Directions for this task: Give back, unchanged, the lines of the material between the line holding "Ich wünschte, ich" and the line holding "Vergessen wir nie, der", inclusive.

■ ■ ■ ■ ■ ■ ■

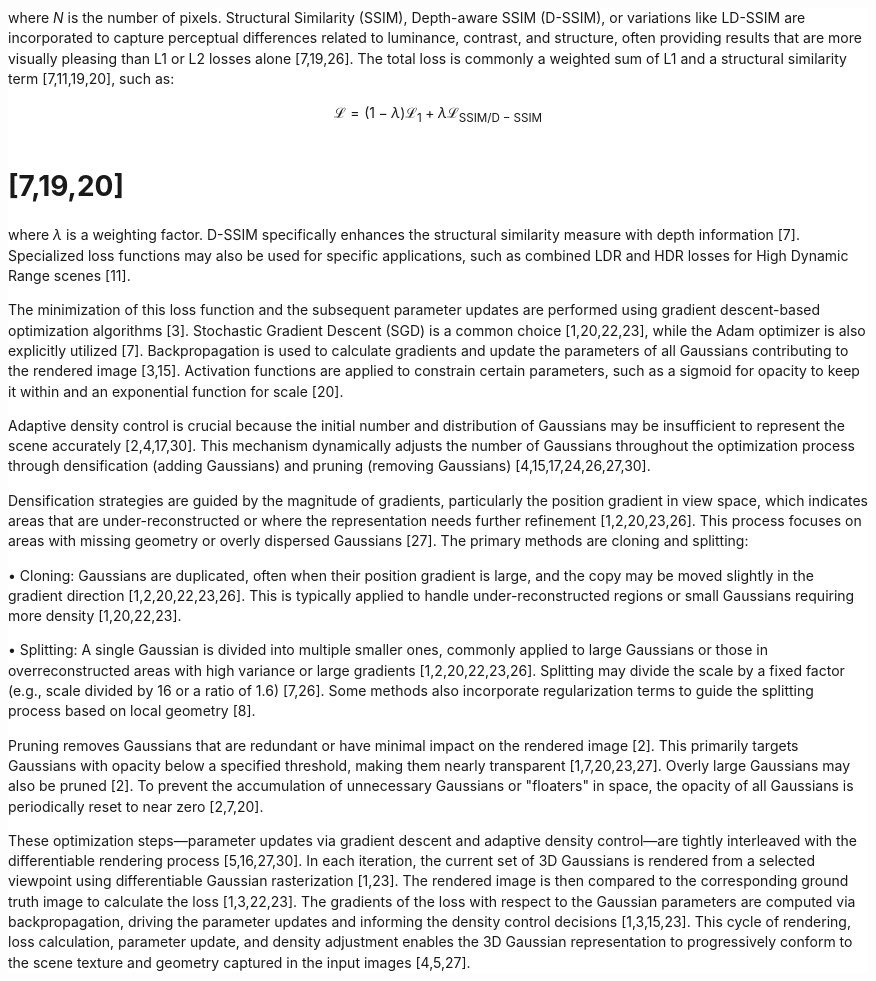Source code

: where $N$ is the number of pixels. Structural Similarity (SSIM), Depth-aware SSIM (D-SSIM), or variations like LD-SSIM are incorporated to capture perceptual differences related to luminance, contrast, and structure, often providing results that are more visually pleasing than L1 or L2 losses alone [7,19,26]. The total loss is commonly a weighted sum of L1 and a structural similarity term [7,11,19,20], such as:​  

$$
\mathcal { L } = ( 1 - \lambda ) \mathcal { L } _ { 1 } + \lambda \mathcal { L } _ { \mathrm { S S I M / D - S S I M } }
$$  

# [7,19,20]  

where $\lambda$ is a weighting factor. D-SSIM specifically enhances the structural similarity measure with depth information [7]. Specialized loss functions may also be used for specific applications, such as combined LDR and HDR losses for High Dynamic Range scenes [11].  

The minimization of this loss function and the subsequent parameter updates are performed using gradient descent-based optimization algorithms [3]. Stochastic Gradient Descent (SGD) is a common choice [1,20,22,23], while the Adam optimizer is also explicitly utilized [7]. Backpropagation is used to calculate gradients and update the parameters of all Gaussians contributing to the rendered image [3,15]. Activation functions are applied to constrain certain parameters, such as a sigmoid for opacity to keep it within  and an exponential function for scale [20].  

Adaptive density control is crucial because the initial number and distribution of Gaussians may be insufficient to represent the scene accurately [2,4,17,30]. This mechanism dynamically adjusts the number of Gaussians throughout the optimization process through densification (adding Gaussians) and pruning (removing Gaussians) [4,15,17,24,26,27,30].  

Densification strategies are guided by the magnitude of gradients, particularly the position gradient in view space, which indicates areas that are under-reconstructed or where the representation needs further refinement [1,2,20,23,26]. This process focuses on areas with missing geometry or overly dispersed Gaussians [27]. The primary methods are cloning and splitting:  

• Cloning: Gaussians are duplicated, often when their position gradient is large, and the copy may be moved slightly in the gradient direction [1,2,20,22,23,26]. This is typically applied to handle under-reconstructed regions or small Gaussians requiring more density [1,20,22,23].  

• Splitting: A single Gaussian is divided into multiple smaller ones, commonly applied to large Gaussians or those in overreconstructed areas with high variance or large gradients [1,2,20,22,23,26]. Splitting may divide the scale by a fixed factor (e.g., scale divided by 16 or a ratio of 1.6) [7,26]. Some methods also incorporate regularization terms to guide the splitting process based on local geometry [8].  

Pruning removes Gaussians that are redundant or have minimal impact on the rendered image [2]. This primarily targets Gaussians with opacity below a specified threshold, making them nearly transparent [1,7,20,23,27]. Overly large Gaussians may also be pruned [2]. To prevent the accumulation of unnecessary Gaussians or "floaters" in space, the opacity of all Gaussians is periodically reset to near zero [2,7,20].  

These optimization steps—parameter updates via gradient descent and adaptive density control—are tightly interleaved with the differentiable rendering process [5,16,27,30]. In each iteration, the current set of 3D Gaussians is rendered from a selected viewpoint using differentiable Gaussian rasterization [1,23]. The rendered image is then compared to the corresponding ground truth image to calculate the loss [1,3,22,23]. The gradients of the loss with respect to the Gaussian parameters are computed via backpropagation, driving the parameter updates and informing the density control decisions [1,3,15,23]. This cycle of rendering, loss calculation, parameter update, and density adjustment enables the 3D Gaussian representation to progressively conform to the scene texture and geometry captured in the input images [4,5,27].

■ ■ ■ ■ ■ ■ ■

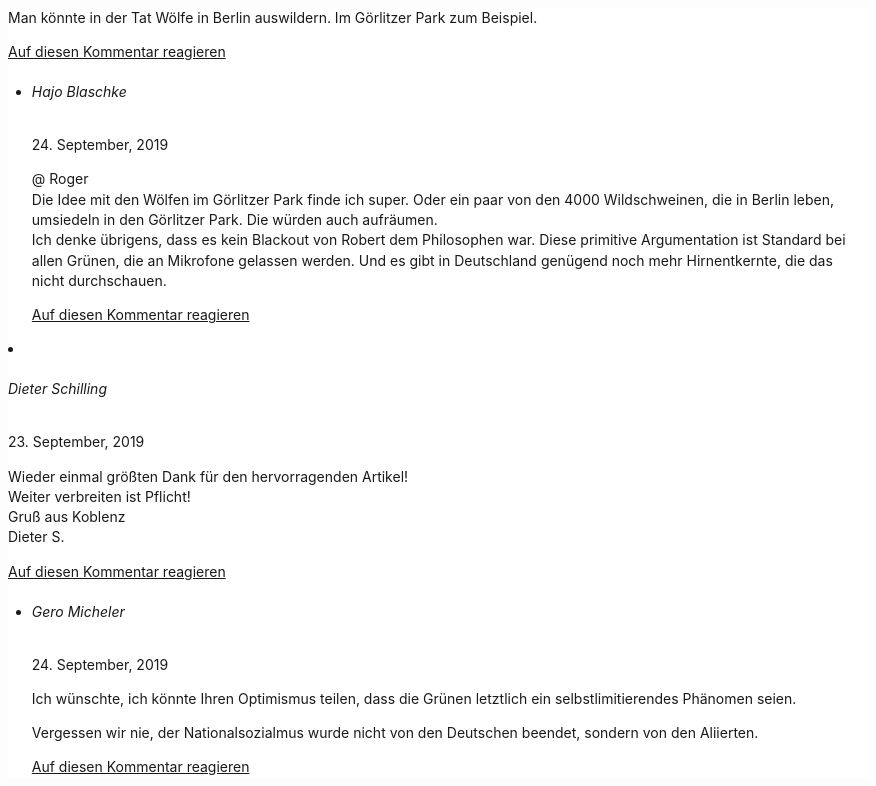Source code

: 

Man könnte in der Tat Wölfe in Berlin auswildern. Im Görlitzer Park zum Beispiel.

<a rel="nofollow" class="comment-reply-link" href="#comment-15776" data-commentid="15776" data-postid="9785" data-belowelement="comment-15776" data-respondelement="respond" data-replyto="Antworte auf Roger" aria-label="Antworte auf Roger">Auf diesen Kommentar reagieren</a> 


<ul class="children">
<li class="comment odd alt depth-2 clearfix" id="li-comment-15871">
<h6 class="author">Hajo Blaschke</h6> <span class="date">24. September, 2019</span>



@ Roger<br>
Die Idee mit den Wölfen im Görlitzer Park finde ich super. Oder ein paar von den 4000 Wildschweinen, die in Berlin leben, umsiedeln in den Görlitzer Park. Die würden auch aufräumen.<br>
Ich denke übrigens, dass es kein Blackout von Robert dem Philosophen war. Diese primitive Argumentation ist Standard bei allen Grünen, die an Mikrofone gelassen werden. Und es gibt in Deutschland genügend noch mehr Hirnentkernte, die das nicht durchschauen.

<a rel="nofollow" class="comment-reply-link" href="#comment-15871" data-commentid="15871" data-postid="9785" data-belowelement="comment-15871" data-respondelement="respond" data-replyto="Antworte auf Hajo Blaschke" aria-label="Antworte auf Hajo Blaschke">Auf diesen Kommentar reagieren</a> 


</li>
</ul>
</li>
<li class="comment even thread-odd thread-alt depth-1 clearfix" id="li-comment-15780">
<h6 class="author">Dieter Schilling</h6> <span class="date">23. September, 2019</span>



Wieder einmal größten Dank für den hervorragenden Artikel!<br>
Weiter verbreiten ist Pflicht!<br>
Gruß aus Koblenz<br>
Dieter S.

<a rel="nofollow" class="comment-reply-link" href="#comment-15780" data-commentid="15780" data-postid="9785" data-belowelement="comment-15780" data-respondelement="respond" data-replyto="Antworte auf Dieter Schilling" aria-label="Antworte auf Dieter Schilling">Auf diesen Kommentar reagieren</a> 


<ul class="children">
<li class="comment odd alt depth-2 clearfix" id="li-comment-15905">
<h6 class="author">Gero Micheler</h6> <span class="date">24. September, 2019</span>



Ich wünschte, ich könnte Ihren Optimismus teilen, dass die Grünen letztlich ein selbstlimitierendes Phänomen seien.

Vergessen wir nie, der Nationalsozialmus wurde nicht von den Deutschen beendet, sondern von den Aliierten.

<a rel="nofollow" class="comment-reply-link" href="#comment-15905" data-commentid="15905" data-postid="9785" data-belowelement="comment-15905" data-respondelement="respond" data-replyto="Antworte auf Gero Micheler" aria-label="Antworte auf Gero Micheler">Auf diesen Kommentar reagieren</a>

■ ■ ■ ■ ■ ■ ■

Expected answer:
Ich wünschte, ich könnte Ihren Optimismus teilen, dass die Grünen letztlich ein selbstlimitierendes Phänomen seien.

Vergessen wir nie, der Nationalsozialmus wurde nicht von den Deutschen beendet, sondern von den Aliierten.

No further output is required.